A passionate advocate for pro-poor Universal Health Coverage, Githinji Gitahi joined Amref Health Africa as the Global Chief Executive Officer in June 2015. Amref Health Africa, founded in 1957, is the largest Africa-led international organization, reaching more than 11 million people each year through 150 health-focused projects across 35 countries. Until his appointment to Amref Health Africa, Dr Gitahi was the Vice President and Regional Director for Africa, Smile Train International. Prior to that, Dr Gitahi was Managing Director for Monitor Publications in Uganda as well as General Manager for Marketing and Circulation in East Africa for the Nation Media Group. He held progressively senior positions at GlaxoSmithKline and worked at the Avenue Group. Dr Gitahi is former co-Chair of the UHC2030 Steering Committee, a global World Bank and World Health Organization (WHO) initiative for Universal Health Coverage (UHC). He serves on a number of Boards, notably – Board of Directors of The Standard Group in Kenya, Board of Trustees of Safaricom Foundation and Governing Board of the Africa Centres for Disease Control and prevention (Africa CDC). Dr Gitahi holds a bachelor’s degree in Medicine from the University of Nairobi, a master’s degree in Business Administration from the United States International University; as well as a Certificate for Strategic Perspectives for Nonprofit Management from Harvard University. In December 2018, Dr Gitahi was bestowed the 2018 ‘Moran of the Order of the Burning Spear’ (MBS) by the President of Kenya, in recognition of his outstanding contribution and commitment to the health sector.
Ines Hassan is a Senior Policy Researcher at the Global Health Governance Programme at the Usher Institute, University of Edinburgh.
She holds a Doctorate of Engineering (EngD) in Biochemical Engineering from University College London.

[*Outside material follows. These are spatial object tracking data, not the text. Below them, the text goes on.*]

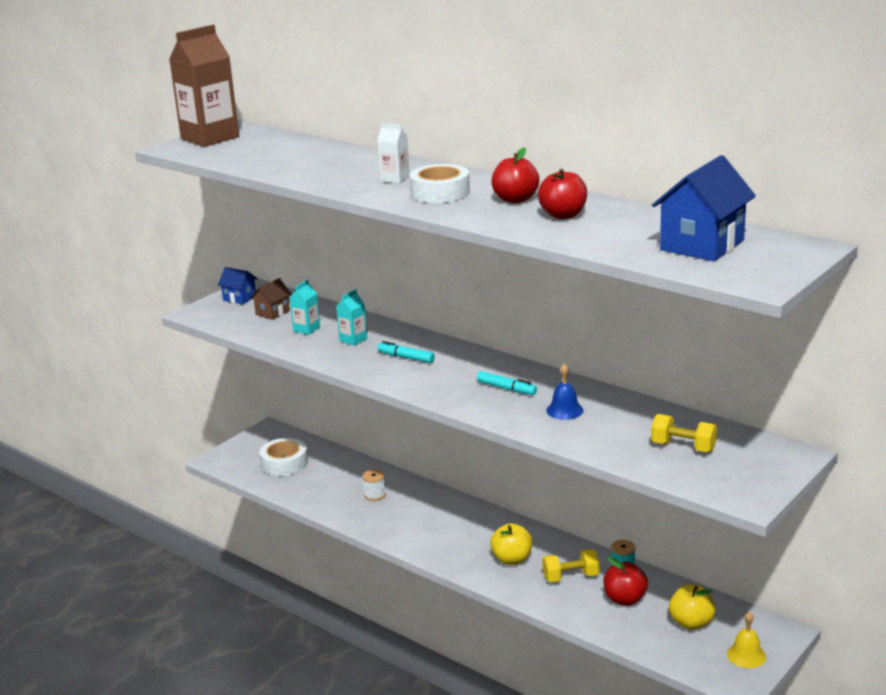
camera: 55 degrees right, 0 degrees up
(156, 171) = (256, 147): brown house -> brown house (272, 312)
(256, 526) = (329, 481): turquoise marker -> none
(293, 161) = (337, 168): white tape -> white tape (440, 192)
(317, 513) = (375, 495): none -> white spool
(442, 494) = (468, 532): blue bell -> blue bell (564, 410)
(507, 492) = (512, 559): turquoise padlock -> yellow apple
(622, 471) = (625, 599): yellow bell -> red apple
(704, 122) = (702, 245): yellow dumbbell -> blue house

She has spent more than ten years supporting the pharmaceutical industry in manufacturing, supply and commercialisation strategy. In recent years, she moved into the world of Global Health Policy and has supported organizations like the World Health Organization (WHO) with regulatory system strengthening initiatives.
She has most recently been working with the Scottish Covid-19 Advisory Group and the Royal Society’s Data Evaluation and Learning for Viral Epidemics (DELVE) group to produce rapid policy research and key recommendations for the UK and devolved Governments. She also worked with the Independent Panel for Pandemic Preparation and Response (IPPPR) to assess WHO’s response to past outbreaks and the Covid-19 pandemic.